Below are records; count the lines that hold the string "frame" and give only the count.

Stored data entries
===
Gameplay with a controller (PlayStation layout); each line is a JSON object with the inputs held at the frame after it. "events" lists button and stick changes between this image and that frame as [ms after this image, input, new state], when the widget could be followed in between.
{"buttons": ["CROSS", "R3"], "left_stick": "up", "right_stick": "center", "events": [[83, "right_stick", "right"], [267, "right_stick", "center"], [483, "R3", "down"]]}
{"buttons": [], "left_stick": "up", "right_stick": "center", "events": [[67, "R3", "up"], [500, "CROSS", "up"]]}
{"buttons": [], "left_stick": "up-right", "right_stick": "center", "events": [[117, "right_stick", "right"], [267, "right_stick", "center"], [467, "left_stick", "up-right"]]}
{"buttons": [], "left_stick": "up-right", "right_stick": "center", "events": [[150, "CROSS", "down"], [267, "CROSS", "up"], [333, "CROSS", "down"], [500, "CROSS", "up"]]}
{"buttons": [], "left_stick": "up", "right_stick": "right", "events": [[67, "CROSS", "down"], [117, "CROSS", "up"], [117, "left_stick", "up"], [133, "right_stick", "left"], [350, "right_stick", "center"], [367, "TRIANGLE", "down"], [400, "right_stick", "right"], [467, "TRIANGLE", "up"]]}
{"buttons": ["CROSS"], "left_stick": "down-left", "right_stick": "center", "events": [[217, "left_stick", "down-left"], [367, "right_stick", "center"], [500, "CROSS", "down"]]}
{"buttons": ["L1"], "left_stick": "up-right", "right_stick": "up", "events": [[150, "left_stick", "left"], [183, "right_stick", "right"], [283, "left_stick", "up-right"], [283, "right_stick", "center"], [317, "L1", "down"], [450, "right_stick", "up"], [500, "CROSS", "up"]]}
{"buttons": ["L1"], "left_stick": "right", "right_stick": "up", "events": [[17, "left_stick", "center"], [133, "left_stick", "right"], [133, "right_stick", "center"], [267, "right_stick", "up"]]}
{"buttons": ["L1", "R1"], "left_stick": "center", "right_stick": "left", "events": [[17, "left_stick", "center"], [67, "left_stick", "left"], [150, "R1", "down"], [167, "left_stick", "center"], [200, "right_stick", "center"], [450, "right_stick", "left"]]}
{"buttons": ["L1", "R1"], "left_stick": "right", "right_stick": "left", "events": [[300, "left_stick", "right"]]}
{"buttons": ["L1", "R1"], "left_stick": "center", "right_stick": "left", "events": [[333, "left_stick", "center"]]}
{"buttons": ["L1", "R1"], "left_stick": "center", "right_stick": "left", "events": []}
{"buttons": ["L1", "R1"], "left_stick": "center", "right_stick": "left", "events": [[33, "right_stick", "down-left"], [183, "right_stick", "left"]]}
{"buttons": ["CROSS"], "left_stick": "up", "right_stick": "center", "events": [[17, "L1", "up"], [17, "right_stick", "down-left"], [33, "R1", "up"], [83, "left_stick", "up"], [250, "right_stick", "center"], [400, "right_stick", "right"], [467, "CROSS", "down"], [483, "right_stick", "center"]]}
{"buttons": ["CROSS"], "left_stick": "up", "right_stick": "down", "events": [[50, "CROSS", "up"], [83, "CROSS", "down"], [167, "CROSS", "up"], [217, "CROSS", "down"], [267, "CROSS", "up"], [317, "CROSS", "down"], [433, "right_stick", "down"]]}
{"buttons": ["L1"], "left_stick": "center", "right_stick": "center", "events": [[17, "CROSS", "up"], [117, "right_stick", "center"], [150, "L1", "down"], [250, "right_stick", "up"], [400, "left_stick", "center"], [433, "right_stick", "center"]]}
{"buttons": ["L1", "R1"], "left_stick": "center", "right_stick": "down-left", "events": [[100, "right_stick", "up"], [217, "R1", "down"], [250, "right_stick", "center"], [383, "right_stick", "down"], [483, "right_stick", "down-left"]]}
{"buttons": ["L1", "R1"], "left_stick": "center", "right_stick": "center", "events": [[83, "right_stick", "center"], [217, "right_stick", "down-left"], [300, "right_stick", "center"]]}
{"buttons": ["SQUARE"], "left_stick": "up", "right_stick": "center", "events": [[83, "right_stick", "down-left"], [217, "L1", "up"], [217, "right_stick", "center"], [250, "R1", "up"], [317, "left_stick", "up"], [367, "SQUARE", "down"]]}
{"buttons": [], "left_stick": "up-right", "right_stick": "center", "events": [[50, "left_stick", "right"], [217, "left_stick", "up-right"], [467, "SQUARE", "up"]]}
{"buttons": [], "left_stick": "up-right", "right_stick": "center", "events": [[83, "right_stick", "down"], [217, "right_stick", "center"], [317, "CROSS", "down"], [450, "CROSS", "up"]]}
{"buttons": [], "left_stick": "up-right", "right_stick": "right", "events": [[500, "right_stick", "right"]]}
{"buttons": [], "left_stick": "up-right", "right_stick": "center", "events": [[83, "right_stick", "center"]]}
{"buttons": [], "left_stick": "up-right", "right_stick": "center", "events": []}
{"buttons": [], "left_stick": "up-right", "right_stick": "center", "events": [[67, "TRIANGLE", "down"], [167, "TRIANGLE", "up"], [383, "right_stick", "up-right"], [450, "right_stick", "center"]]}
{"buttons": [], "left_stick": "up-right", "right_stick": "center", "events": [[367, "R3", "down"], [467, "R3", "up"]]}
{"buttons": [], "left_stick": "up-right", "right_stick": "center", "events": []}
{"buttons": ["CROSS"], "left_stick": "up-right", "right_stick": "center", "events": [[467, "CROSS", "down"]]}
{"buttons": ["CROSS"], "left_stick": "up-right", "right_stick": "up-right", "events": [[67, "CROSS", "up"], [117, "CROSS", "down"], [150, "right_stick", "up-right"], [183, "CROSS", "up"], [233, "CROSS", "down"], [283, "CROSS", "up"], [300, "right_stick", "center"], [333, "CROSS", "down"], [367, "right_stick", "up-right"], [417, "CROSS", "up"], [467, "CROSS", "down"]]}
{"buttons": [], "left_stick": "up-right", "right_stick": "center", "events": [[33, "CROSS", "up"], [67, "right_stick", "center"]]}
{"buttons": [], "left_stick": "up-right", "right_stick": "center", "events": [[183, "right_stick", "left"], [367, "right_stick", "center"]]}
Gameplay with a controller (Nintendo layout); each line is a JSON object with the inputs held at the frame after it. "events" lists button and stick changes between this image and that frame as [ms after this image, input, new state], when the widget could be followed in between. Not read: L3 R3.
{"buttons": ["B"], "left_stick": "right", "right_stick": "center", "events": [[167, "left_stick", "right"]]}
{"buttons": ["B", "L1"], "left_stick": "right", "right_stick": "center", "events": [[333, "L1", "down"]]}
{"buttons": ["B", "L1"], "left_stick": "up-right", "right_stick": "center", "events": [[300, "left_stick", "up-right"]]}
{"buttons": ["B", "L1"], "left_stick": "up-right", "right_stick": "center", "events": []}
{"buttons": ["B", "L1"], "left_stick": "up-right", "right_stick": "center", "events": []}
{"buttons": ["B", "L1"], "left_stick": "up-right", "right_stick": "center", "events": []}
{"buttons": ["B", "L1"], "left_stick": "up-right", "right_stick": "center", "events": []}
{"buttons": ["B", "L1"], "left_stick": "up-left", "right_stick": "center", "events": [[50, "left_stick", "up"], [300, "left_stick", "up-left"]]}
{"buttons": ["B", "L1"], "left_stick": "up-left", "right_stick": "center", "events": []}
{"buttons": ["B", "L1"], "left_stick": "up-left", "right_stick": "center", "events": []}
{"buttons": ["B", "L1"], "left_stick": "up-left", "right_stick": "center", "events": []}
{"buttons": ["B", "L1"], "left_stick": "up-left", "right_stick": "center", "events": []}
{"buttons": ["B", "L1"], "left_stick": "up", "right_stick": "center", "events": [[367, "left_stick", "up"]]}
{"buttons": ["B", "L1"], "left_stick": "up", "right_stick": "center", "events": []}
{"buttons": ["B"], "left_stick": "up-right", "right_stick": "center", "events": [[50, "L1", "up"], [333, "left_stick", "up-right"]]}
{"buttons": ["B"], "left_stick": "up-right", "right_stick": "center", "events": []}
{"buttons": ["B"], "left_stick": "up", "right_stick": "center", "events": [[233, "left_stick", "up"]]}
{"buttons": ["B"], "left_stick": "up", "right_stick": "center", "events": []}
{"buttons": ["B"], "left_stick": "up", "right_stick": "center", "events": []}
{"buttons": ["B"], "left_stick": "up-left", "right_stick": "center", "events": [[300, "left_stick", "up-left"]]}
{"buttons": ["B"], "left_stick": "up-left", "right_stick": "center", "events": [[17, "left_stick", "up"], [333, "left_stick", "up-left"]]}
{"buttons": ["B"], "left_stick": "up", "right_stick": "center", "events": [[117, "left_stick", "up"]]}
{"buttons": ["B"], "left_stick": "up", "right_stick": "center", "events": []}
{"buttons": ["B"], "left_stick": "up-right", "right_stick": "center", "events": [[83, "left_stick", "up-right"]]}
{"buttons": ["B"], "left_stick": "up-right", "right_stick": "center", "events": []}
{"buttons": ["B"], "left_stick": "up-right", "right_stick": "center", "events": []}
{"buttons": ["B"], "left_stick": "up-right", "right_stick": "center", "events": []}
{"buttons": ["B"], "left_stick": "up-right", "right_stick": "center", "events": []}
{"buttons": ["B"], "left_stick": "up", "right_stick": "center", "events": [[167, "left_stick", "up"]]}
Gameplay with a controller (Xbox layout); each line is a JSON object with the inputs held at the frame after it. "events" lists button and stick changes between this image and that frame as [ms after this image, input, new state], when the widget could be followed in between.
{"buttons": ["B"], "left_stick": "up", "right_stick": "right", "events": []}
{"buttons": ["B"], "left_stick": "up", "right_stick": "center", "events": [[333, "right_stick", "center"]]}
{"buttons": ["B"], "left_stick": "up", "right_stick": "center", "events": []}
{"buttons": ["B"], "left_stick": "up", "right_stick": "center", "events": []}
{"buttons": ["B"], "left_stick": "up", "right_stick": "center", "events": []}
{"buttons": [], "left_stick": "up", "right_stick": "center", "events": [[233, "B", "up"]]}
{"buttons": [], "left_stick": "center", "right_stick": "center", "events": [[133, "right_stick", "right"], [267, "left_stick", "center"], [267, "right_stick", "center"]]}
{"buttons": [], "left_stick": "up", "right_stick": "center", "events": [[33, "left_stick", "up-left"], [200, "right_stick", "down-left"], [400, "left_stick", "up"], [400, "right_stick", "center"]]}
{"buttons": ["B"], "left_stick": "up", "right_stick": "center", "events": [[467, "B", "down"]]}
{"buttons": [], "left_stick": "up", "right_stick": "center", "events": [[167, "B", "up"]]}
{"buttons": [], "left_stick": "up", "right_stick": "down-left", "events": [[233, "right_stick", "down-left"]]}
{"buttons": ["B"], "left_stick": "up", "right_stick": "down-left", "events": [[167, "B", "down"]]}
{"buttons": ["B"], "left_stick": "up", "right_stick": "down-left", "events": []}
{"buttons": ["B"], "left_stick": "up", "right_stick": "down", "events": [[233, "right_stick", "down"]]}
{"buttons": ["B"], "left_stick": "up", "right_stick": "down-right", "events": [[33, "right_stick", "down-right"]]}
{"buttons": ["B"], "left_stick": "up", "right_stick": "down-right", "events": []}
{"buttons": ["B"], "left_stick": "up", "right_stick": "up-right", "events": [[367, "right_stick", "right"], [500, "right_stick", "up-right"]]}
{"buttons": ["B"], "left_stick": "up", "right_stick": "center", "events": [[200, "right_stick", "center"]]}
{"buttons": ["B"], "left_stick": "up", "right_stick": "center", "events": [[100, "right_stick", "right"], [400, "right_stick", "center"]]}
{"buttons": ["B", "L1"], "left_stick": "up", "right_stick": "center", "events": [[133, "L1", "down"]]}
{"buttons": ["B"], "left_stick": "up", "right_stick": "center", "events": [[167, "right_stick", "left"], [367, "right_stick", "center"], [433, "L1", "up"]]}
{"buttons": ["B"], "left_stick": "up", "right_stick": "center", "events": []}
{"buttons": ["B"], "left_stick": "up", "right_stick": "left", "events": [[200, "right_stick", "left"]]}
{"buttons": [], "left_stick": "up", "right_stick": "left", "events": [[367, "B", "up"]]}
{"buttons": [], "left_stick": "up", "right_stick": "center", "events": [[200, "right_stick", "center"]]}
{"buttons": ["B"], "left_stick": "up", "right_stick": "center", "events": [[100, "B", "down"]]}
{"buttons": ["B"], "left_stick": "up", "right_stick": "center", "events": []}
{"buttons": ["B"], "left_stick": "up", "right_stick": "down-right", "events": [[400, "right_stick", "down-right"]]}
===
**Response:** 3